Researchers in a Cornell University study recently published in the journal Nature Communications have found that our brains may be wired to look for opportunities to earn money, as opposed to saving it. As reported in the Wall Street Journal, this tendency may lead people to miss chances to avoid losing money, even if those chances appear right in front of them.

In the first part of the study, participants were asked to identify colors that were flashed on a computer screen. One “earning” color meant they would gain 30 cents, a neutral color represented no monetary effect, and a “saving” color meant they would avoid losing 30 cents.

Among all the participants, 87.5% were able to identify the “earning” color more quickly and accurately than the “saving” color. Even when “saving” was reframed as earnings that would come slightly later, subjects were still better at recognizing immediate “earning” opportunities.

The second part of the study involved participants identifying which color appeared first in a sequence. Three out of four incorrectly said the “earning” colour appeared first when in reality, the “saving” colour did.

“It’s such a powerful bias that it literally distorts the lens with which you see things,” said Adam Anderson, an associate professor and co-director of Cornell’s Affect and Cognition Lab, who’s a co-author of the study. “It’s not like people don’t care about savings. We’re kind of blind when those opportunities are presented.”

Anderson assumes that the bias, whose effect appears strong enough to interfere even with the well-documented tendency toward loss aversion, is more likely learned than innate. “There are likely large cultural differences that prioritize saving more, lessening the bias, and thus making people more attuned to saving opportunities,” he told the Journal.

That implies it’s possible for people to become better savers. As Anderson explained, working every day in a job or business lets people exercise their earning habits; saving, on the other hand, isn’t practiced nearly as much.

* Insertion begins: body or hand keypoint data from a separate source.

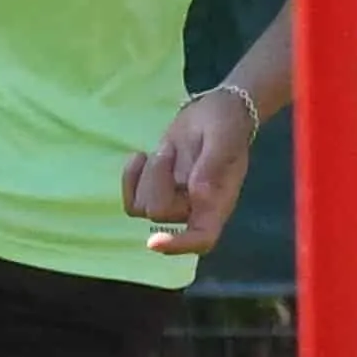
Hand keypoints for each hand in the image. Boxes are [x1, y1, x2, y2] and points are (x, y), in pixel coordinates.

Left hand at [123, 85, 257, 255]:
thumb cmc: (226, 125)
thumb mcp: (223, 138)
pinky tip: (140, 156)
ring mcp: (176, 201)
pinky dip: (130, 178)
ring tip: (167, 150)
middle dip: (158, 177)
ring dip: (148, 175)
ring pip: (143, 207)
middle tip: (172, 150)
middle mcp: (196, 209)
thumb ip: (212, 165)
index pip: (202, 238)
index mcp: (218, 204)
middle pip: (160, 213)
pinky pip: (133, 200)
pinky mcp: (158, 191)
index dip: (179, 245)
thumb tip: (199, 195)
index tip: (154, 242)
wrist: (215, 111)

Consistently putting money in a savings account, even just a dollar a day, may help people become more aware of opportunities to not lose money.

“The big picture is that we prioritize money over everything, and we greatly prioritize earning over saving, in terms of our recognition of those concepts,” said Skidmore College psychology professor Flip Phillips. “Understanding this might help us prime people to think about savings differently.”